- TEXT:
It is also possible to migrate directly from Box 5 (Analyze) to Box 8 (Learn), because there are different degrees of uncertainty associated with different BMI efforts. Considering the existing literature, it is possible to notice that higher degrees of uncertainty calls for trial-and-error approaches based on hypothesis formulation and testing, pursuing low resource usage to fail fast and learn. In other words, learning is the main goal of high uncertainty hypothetical choices to innovate BMs; usually this approach is called exploratory. On the other hand, there are instances where the uncertainty is low, and the outcome of the changes are mostly predictable. Under these conditions, the main goal is improvement in the performance, and usually this involves more resources and implementation directly without experimenting in test conditions. This approach is usually called exploitative. Using this contingency approach to solve different problems with different goals, we followed the logic proposed by Futterer, Schmidt, and Heidenreich [95] which associates entrepreneurial theory of causation and effectuation to improve the effectivity of BMI efforts. The authors correlate strategic reasoning with deductive thinking to solve exploitative BMI efforts while connecting action and experimentation with low resource usage to test and validate hypotheses for exploration goals.
Therefore, there are two possible paths to follow using the application artifact (Figure 1): the short loop, which has exploitative goals and reduced uncertainty, and the long loop, which presents high uncertainty and has exploratory goals. Figure 2 demonstrates the possibilities of these loops.
The artifact is a knowledge creation cycle in which, after each loop completes, the learned experiences are embedded in the organizational knowledge assets. The evolution of the changes in the business model and in the cultural issues are registered after each step of the new choices proposal to illustrate both the business model dynamics and the steady overcome of cultural barriers as can be seen in Boxes 10 and 11, also considered the main constructs addressed by the artifact, its external environment. Based on the characteristics of the procedure and the applied nature of the research, the approach follows the proposed artifact. Thus, it is possible to analyze how the business model interacts with the competitive environment in an ordered way.

- INSTRUCTIONS:
- 1) Reproduce the business model innovation text word for word between "Therefore, there are" and "of these loops.", inclusive.
- 2) Answer these questions from the business model innovation text:
(a) What is the approach called when uncertainty is low and the outcome of changes is mostly predictable?
(b) Which loop has high uncertainty and exploratory goals?
(c) Which boxes illustrate the business model dynamics and the steady overcoming of cultural barriers?
The material after this text is separate from it.

- GIVEN INFORMATION:
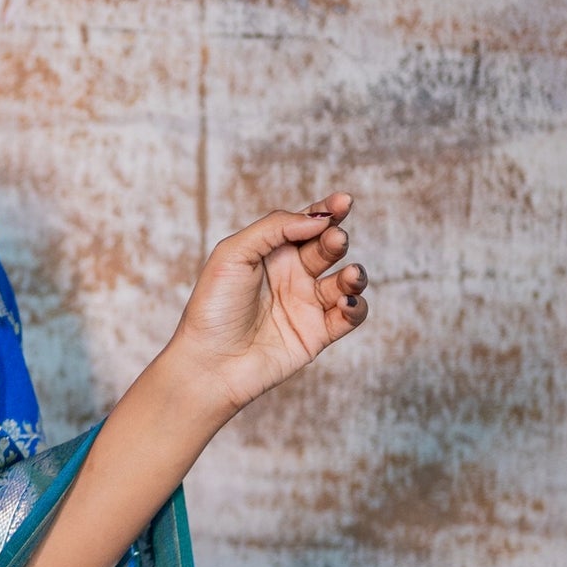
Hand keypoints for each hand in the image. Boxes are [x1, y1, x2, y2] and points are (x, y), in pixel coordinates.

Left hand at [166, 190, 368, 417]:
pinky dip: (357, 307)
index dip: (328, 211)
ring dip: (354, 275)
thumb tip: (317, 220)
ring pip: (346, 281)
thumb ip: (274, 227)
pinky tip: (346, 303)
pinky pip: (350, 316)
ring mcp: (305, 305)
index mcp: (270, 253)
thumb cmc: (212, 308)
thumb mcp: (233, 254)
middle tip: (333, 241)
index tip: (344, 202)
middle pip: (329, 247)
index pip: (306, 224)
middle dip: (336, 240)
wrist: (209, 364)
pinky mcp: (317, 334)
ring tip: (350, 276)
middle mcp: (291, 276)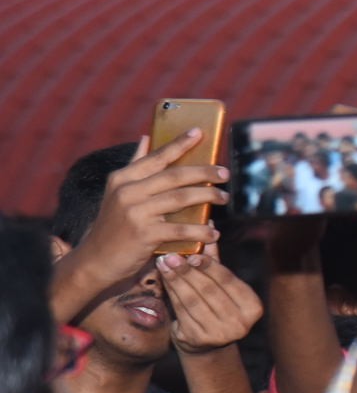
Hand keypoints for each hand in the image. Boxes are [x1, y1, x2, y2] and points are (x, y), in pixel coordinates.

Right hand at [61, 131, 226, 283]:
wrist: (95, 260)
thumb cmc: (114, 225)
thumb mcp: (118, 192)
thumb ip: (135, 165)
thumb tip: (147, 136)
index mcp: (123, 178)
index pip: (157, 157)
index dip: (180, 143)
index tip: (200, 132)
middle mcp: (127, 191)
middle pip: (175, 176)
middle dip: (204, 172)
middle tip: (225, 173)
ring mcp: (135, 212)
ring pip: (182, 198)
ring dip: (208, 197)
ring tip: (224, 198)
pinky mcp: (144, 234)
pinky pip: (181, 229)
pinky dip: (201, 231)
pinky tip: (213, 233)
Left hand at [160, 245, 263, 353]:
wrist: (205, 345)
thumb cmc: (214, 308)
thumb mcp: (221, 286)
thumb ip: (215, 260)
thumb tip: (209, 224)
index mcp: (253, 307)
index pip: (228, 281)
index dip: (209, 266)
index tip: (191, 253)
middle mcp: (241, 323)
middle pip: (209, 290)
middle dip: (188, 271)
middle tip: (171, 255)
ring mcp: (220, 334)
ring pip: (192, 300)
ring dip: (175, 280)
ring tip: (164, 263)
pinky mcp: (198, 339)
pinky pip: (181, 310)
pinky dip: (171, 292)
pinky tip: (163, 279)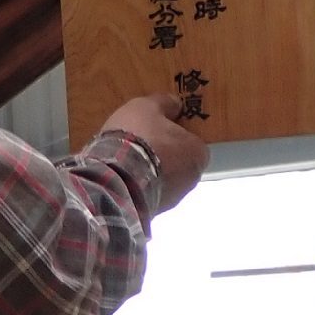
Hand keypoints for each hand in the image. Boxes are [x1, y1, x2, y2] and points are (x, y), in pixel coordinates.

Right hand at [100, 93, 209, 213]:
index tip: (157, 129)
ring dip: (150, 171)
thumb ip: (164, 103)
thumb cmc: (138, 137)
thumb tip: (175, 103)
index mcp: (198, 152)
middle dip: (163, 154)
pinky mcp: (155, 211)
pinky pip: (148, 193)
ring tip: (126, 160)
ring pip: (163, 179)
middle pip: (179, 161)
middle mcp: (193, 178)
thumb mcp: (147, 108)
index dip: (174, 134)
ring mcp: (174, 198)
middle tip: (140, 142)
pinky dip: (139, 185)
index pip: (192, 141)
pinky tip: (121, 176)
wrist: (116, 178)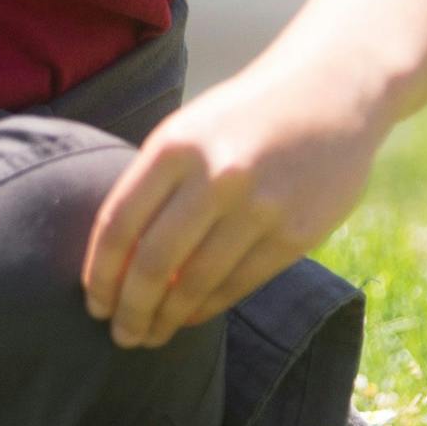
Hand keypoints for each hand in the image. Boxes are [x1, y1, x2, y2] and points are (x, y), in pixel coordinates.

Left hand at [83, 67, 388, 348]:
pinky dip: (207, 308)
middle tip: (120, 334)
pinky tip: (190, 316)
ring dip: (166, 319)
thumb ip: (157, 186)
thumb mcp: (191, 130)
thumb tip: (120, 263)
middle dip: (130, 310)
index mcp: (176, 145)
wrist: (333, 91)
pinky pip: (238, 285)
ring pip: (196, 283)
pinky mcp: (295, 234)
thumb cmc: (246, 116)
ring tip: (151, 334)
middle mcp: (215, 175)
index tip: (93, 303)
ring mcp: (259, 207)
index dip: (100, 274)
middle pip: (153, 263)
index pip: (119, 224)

- ANSWERS TO THE TASKS:
- 1)
Therefore, there are two possible paths to follow using the application artifact (Figure 1): the short loop, which has exploitative goals and reduced uncertainty, and the long loop, which presents high uncertainty and has exploratory goals. Figure 2 demonstrates the possibilities of these loops.

- 2)
(a) Exploitative
(b) The long loop
(c) Boxes 10 and 11